Her annenin hayattaki en büyük hedeflerinden, en çok istediği şeylerden bir tanesi çocuğunun mutlu olmasıdır. Yani mutlu bir çocuk yetiştirebilmektir. Bu yüzden çocuğu mutlu olsun diye elinden ne geliyorsa yapar, bütün olanaklarını kullanır, eskilerin tabiriyle bu uğurda çocuğu için saçlarını süpürge eder.
Ne gerekiyorsa, onu mutlu eden neyse onu arar ve yapmak için çabalar. Aslında bir annenin çocuğunu mutlu edebilmesi için yapması gereken en temel şey kendisini mutlu etmektir. Çünkü anne ne kadar mutluysa çocuk da o kadar mutludur. Yani mutlu anne mutlu çocuk demektir.

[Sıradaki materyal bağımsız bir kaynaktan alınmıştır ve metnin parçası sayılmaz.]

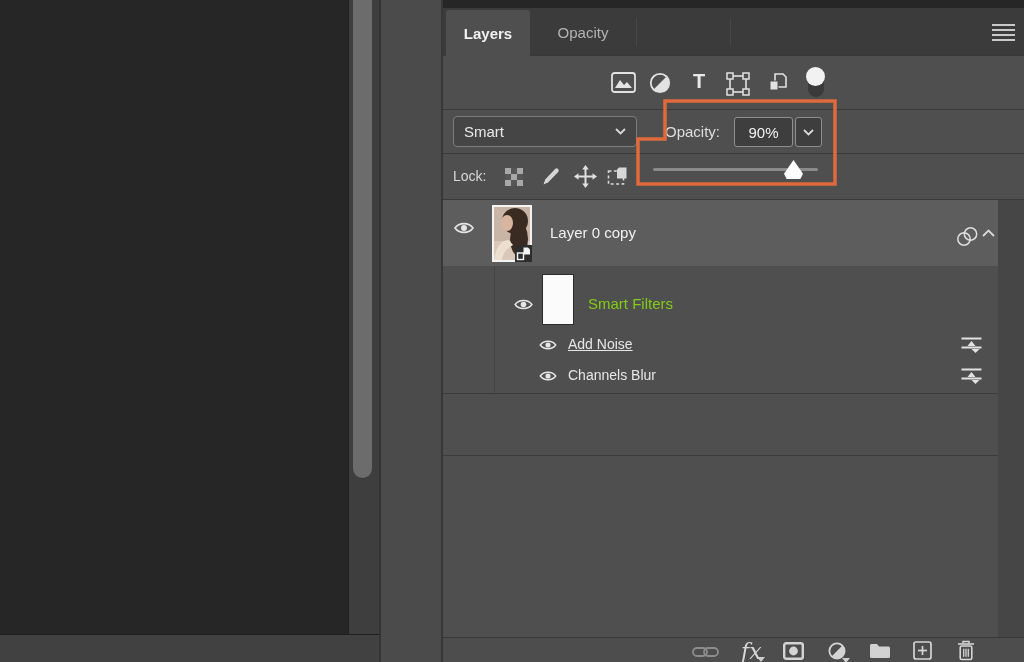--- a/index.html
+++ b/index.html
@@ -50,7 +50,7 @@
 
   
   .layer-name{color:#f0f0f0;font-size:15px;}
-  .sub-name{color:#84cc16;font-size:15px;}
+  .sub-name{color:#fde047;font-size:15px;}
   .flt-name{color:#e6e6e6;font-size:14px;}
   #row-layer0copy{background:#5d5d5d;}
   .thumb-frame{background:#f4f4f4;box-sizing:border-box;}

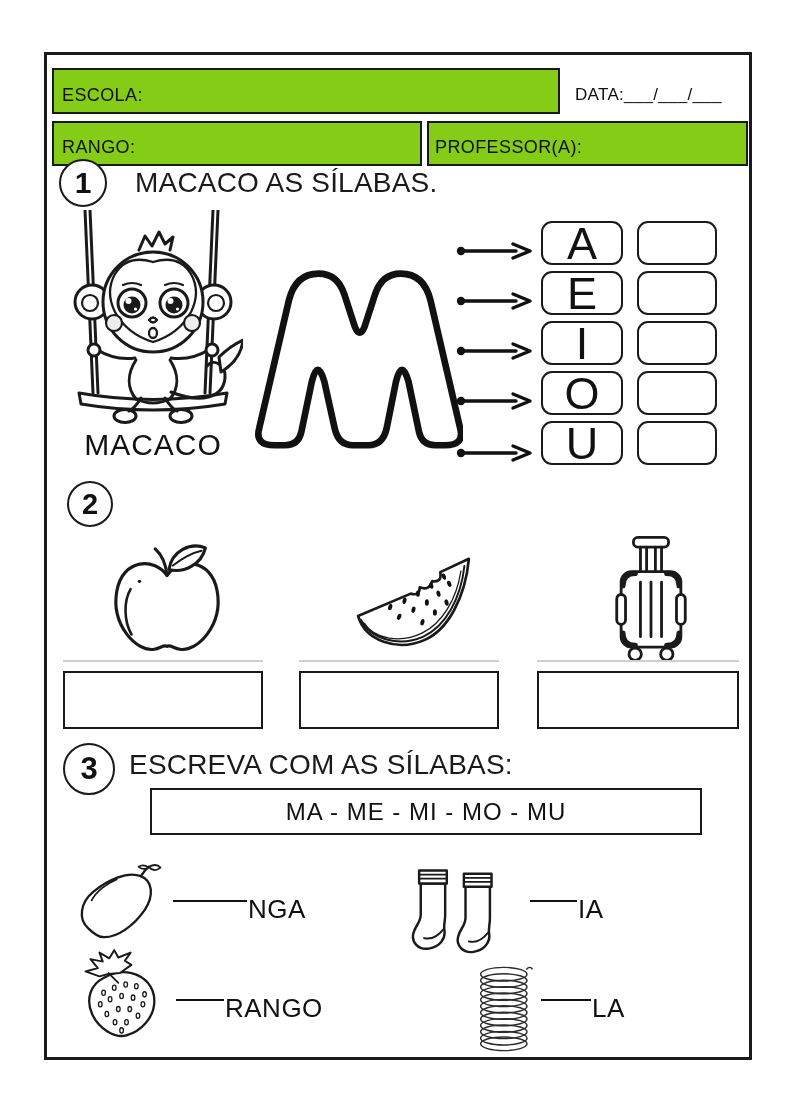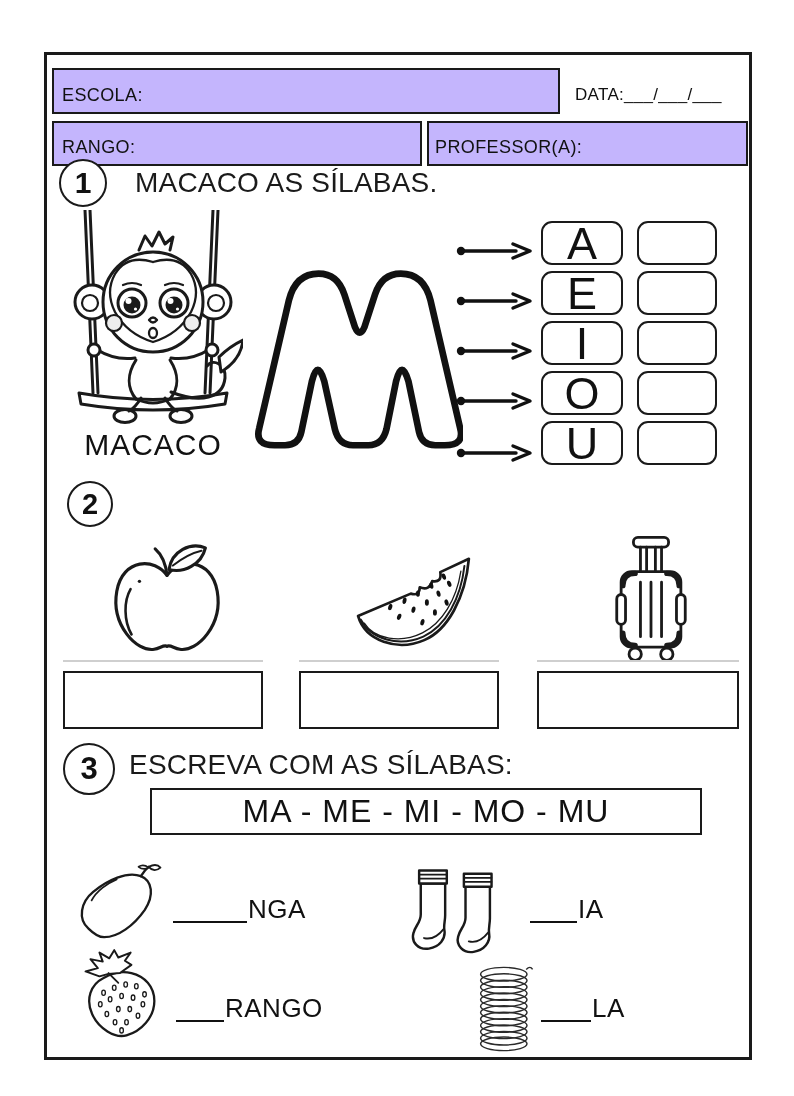--- a/index.html
+++ b/index.html
@@ -9,7 +9,7 @@
          border:3px solid #1a1a1a;box-sizing:border-box;}
   .abs{position:absolute;}
   .fieldbox{border:2px solid #1a1a1a;box-sizing:border-box;display:flex;
-            align-items:flex-end;padding:0 0 6px 8px;font-size:18px;letter-spacing:.4px;background:#c4b5fd;}
+            align-items:flex-end;padding:0 0 6px 8px;font-size:18px;letter-spacing:.4px;background:#84cc16;}
   .datefield{font-size:17px;letter-spacing:.3px;}
   .circle{border:2.6px solid #1a1a1a;border-radius:50%;box-sizing:border-box;
           display:flex;align-items:center;justify-content:center;font-weight:bold;background:#fff;}

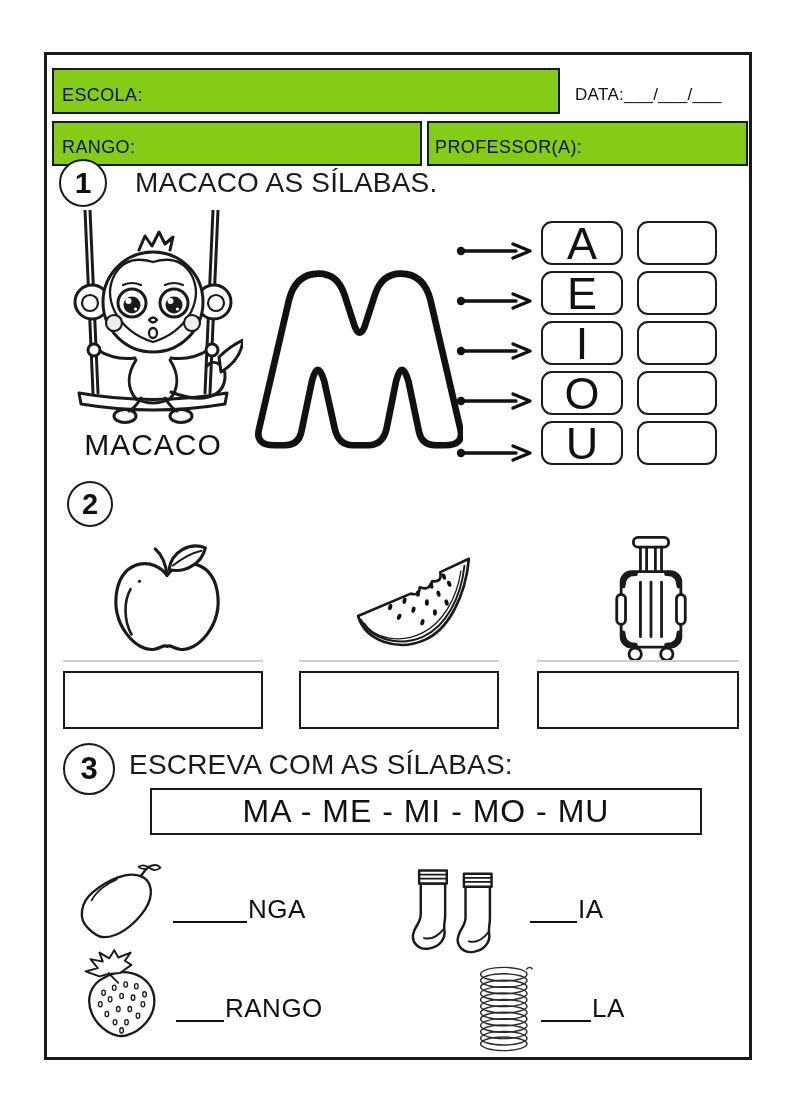--- a/index.html
+++ b/index.html
@@ -19,7 +19,7 @@
   .emptybox{border:2.6px solid #1a1a1a;border-radius:11px;box-sizing:border-box;background:#fff;}
   .ansbox{border:2.6px solid #1a1a1a;box-sizing:border-box;background:#fff;}
   .bankbox{border:2.6px solid #1a1a1a;box-sizing:border-box;background:#fff;display:flex;
-           align-items:center;justify-content:center;font-size:32px;letter-spacing:1px;}
+           align-items:center;justify-content:center;font-size:24px;letter-spacing:1px;}
   .caption{font-size:30px;letter-spacing:1px;text-align:center;}
   .word{display:flex;align-items:flex-end;font-size:26px;letter-spacing:.5px;line-height:1.15;}
   .blank-line{display:inline-block;height:5px;border-bottom:2.6px solid #111;margin:0 1px 2px 0;}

“Anne Olduktan Sonra Kendimi Unuttum”
Anne olmak, kadın olmanın bir parçasıdır, hatta en önemli parçalarından bir tanesidir. Ancak annelik, kadınlığın bütünü değildir. Bir kadın, anne olduktan sonra da kadın olmaya devam eder. Ancak bunu fark etmek bazen uzun zaman alır. Geçen bu zamanın sonunda “Anne olduktan sonra kendimi unuttum.”, “Eskiden kimdim, neyi severdim, neyden mutlu olurdum hatırlamıyorum.” gibi sözler söylenmeye başlanır. Bu gibi sözler annelerin kendilerini ifade ederken bir taraftan da suçluluk duymalarına neden olur. Çünkü artık anne olmuşlardır ve kendilerini düşünmeleri bencilce bir davranıştır. Peki bu düşünce ne kadar doğru?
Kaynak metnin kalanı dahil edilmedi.